— START GIVEN INFORMATION —
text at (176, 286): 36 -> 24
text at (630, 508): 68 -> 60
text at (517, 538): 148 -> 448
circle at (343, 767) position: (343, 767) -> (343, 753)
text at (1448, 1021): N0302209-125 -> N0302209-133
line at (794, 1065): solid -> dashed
— END GIVEN INFORMATION —
Copy out every one of the entries above, keeping each line word for word and character for character.

text at (176, 286): 36 -> 24
text at (630, 508): 68 -> 60
text at (517, 538): 148 -> 448
circle at (343, 767) position: (343, 767) -> (343, 753)
text at (1448, 1021): N0302209-125 -> N0302209-133
line at (794, 1065): solid -> dashed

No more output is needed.